A partir de ahora, el tribunal deberá examinar el contenido de la acusación, los elementos probatorios ofrecidos por el órgano acusador y los planteamientos de la defensa para decidir si el expediente avanza a un juicio de fondo. Bajo el Código Procesal Penal establecido por la Ley 97-25, vigente desde diciembre de 2025, la audiencia preliminar funciona precisamente como un filtro institucional: no valida automáticamente la versión oficial, sino que obliga a justificarla ante un juez.

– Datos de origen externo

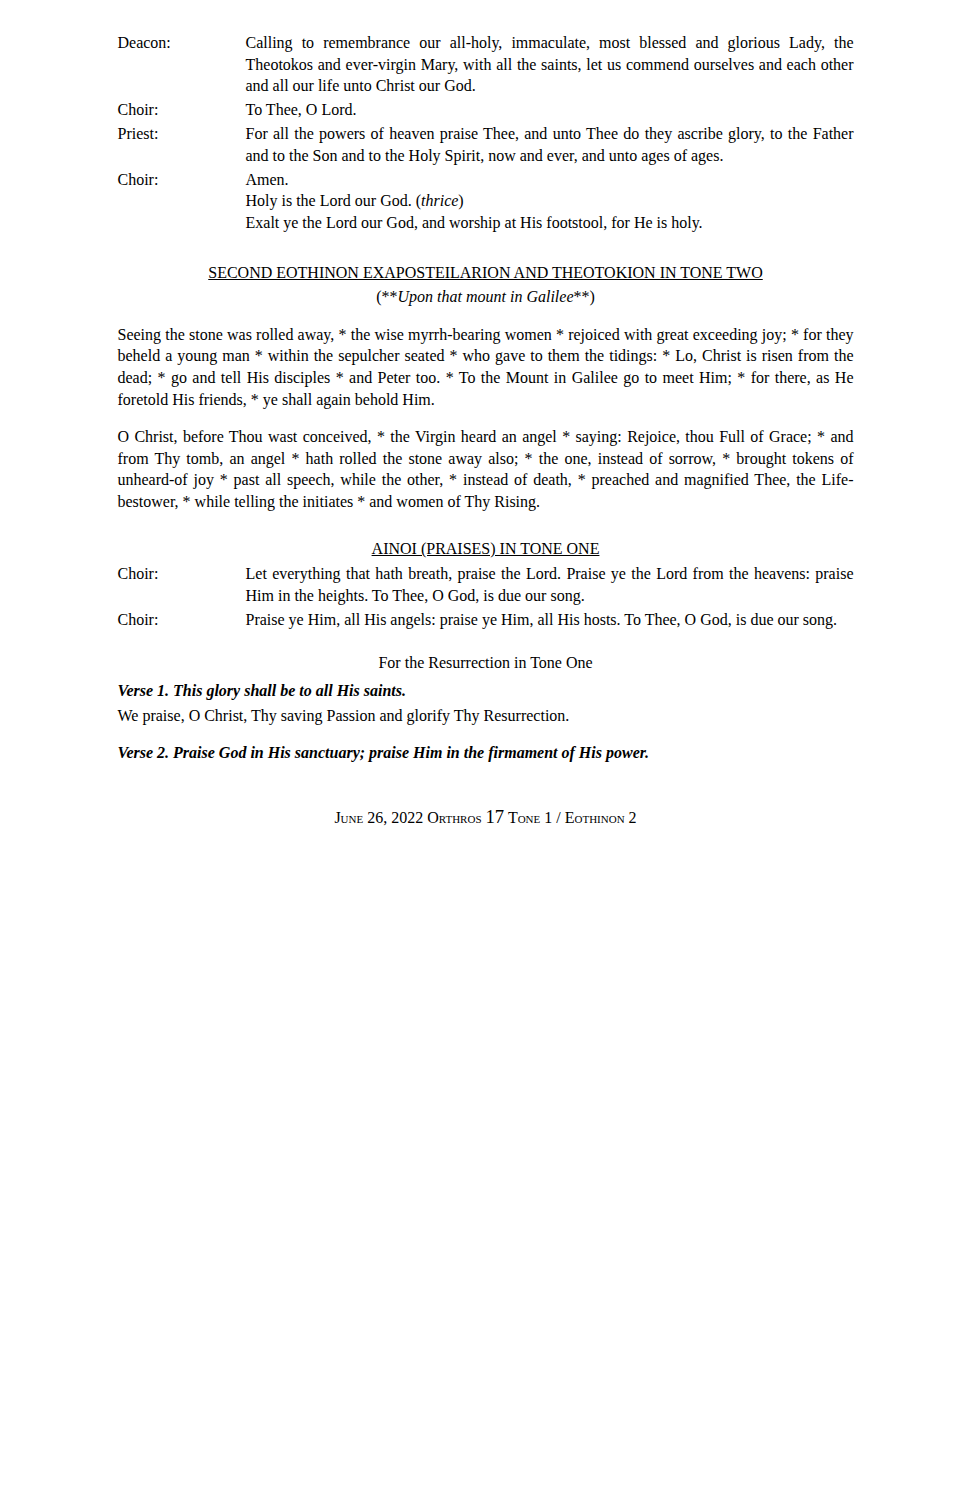| Deacon: | Calling to remembrance our all-holy, immaculate, most blessed and glorious Lady, the Theotokos and ever-virgin Mary, with all the saints, let us commend ourselves and each other and all our life unto Christ our God. |
| Choir: | To Thee, O Lord. |
| Priest: | For all the powers of heaven praise Thee, and unto Thee do they ascribe glory, to the Father and to the Son and to the Holy Spirit, now and ever, and unto ages of ages. |
| Choir: | Amen. Holy is the Lord our God. ( thrice ) Exalt ye the Lord our God, and worship at His footstool, for He is holy. |
SECOND EOTHINON EXAPOSTEILARION AND THEOTOKION IN TONE TWO
(**Upon that mount in Galilee**)
Seeing the stone was rolled away, * the wise myrrh-bearing women * rejoiced with great exceeding joy; * for they beheld a young man * within the sepulcher seated * who gave to them the tidings: * Lo, Christ is risen from the dead; * go and tell His disciples * and Peter too. * To the Mount in Galilee go to meet Him; * for there, as He foretold His friends, * ye shall again behold Him.
O Christ, before Thou wast conceived, * the Virgin heard an angel * saying: Rejoice, thou Full of Grace; * and from Thy tomb, an angel * hath rolled the stone away also; * the one, instead of sorrow, * brought tokens of unheard-of joy * past all speech, while the other, * instead of death, * preached and magnified Thee, the Life-bestower, * while telling the initiates * and women of Thy Rising.
AINOI (PRAISES) IN TONE ONE
| Choir: | Let everything that hath breath, praise the Lord. Praise ye the Lord from the heavens: praise Him in the heights. To Thee, O God, is due our song. |
| Choir: | Praise ye Him, all His angels: praise ye Him, all His hosts. To Thee, O God, is due our song. |
For the Resurrection in Tone One
Verse 1. This glory shall be to all His saints.
We praise, O Christ, Thy saving Passion and glorify Thy Resurrection.
Verse 2. Praise God in His sanctuary; praise Him in the firmament of His power.
June 26, 2022 Orthros 17 Tone 1 / Eothinon 2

Según la acusación depositada, a Valdez Alcántara se le atribuyen violaciones a los artículos 33, 174, 177 y 178 del Código Penal Dominicano, además de disposiciones de la Ley 155-17 sobre Lavado de Activos y Financiamiento del Terrorismo. En ese contexto, el paso dado por el Ministerio Público no cierra el caso, sino que coloca en primer plano una exigencia de rendición de cuentas sobre cómo se investigó, qué pruebas existen y si la respuesta institucional está a la altura de un hecho que vuelve a golpear la confianza pública.